Preprocessing

class preprocessing.data_type_detector.ColumnDataFormat(dataframe: pandas.core.frame.DataFrame)

Data type detector

This class contains methods that help to detect the type of the data in each column of the given dataframe. The supported data types for now are: date, categorical feature with string values, numeric features with integer values (categorical), numeric with continuous values, and nested JSON data format.

Param:

pd.DataFrame dataframe: A pandas dataframe that contains the dataset e.g. train_dataframe.

Methods:
  • find_date_columns - Date data type finder
  • number_or_string - Numeric-string finder
  • json_detector- Valid JSON data finder
  • categorical_or_numeric - Numeric continuous-discrete finder
__init__(dataframe: pandas.core.frame.DataFrame)
Parameters:dataframe (pd.DataFrame) – A pandas dataframe that contains the dataset e.g. train_dataframe
categorical_or_numeric(numbers_column_list: list, threshold: float)

Numeric continuous-discrete finder

The function extracts the name of the columns that contain numeric discrete values and the columns that have numeric continuous values from the columns that contain only number data type. The decision is based on the unique values in that column. If the number of the unique values is less than the pre-defined threshold, the column type will be considered categorical. It returns two lists of strings.

Parameters:
  • numbers_column_list (list) – A list of strings which are the names of the columns that contain number value type.
  • threshold (int) – It is the minimum number of the unique values that under it the column type will be considered categorical.
Returns:

  • categorical_columns - the list of the columns’ names of the columns that contain numeric discrete data.
  • numeric_columns - The list of the columns’ names that contain numeric continuous data.

find_date_columns() → list

Date data type finder

This method finds date columns automatically.

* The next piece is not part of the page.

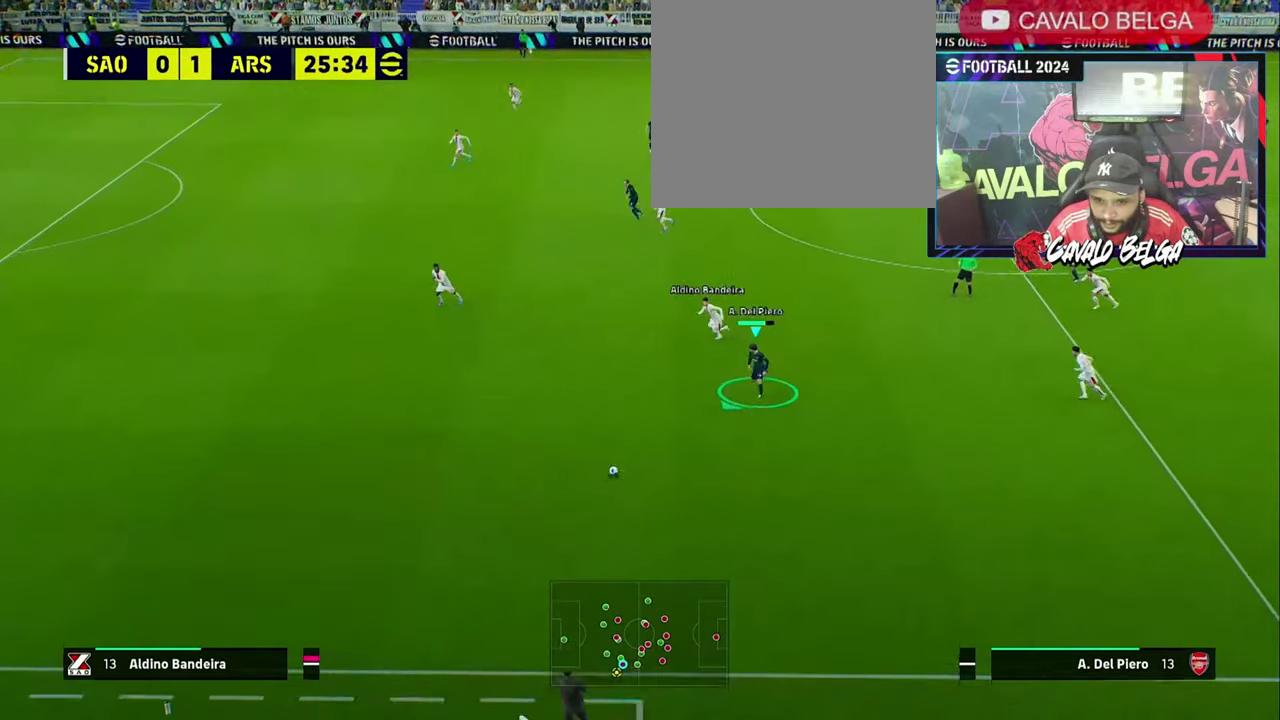
{"buttons": ["R2", "L3"], "left_stick": "left", "right_stick": "center", "events": [[34, "R1", "up"], [67, "R2", "down"], [100, "TRIANGLE", "down"], [334, "TRIANGLE", "up"]]}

Returns:date_columns: list of columns that contain date format data
json_detector(columns_with_strings: list)

Valid JSON data finder

This method detects if there is valid nested JSON data inside the columns that have string data. It return Two lists of strings

Parameters:columns_with_strings (list) – List of the columns that contain string data
Returns:
  • string_columns - A list contains the name of the columns that don’t have valid JSON nested data.
  • json_columns - A list contain the name of the columns that have valid nested JSON data.
number_or_string(date_columns: list)

Numeric-string finder

The function extracts which columns in the pandas dataframe contain numeric values and which have string values. It returns three lists of strings

Parameters:date_columns (list) – contains the name of the columns that have date format data to exclude those columns from the search.
Returns:
  • string_columns - A list contains the column names that contain string type data.
  • numeric_columns - contains the list of columns that have numbers.
  • other_columns - contains the name of columns that have unknown type of data if they exist
preprocessing.data_type_detector.detect_column_types(dataframe: pandas.core.frame.DataFrame, threshold: int = 50)

Features’ types detector

This function applies the methods defined in the ColumnDataFormat class to detect data format in each column.

Parameters:
  • dataframe (pd.DataFrame) – A pandas dataframe that contains the dataset e.g. train_dataframe
  • threshold (int) – the minimum number of the unique values that under it the column type will be considered categorical. The default value here is 50. This becomes very important when applying one-hot encoding.
Returns:

  • number_of_columns - An integer which is the total number of features. It is used for the validation purpose.
  • columns_types_list - A list of lists:
  • string_columns - A list of strings which are the columns that contain categorical data type with string labels e.g. Yes, No, Maybe.
  • categorical_integer - A list of strings which are the columns that contain categorical data type with numeric labels e.g. 0, 1, 2
  • numeric_columns - A list of strings which are the columns that contain columns contains numeric continuous values e.g. float like 0.1, 0.2 or large number of labels of numeric categorical data (larger than the threshold).
  • date_columns - A list of strings which are the columns that contain columns contain date format data. e.g. 2015-01-05
  • other_columns - A list of strings which are the columns that contain columns that has some other types ( Not implemented yet)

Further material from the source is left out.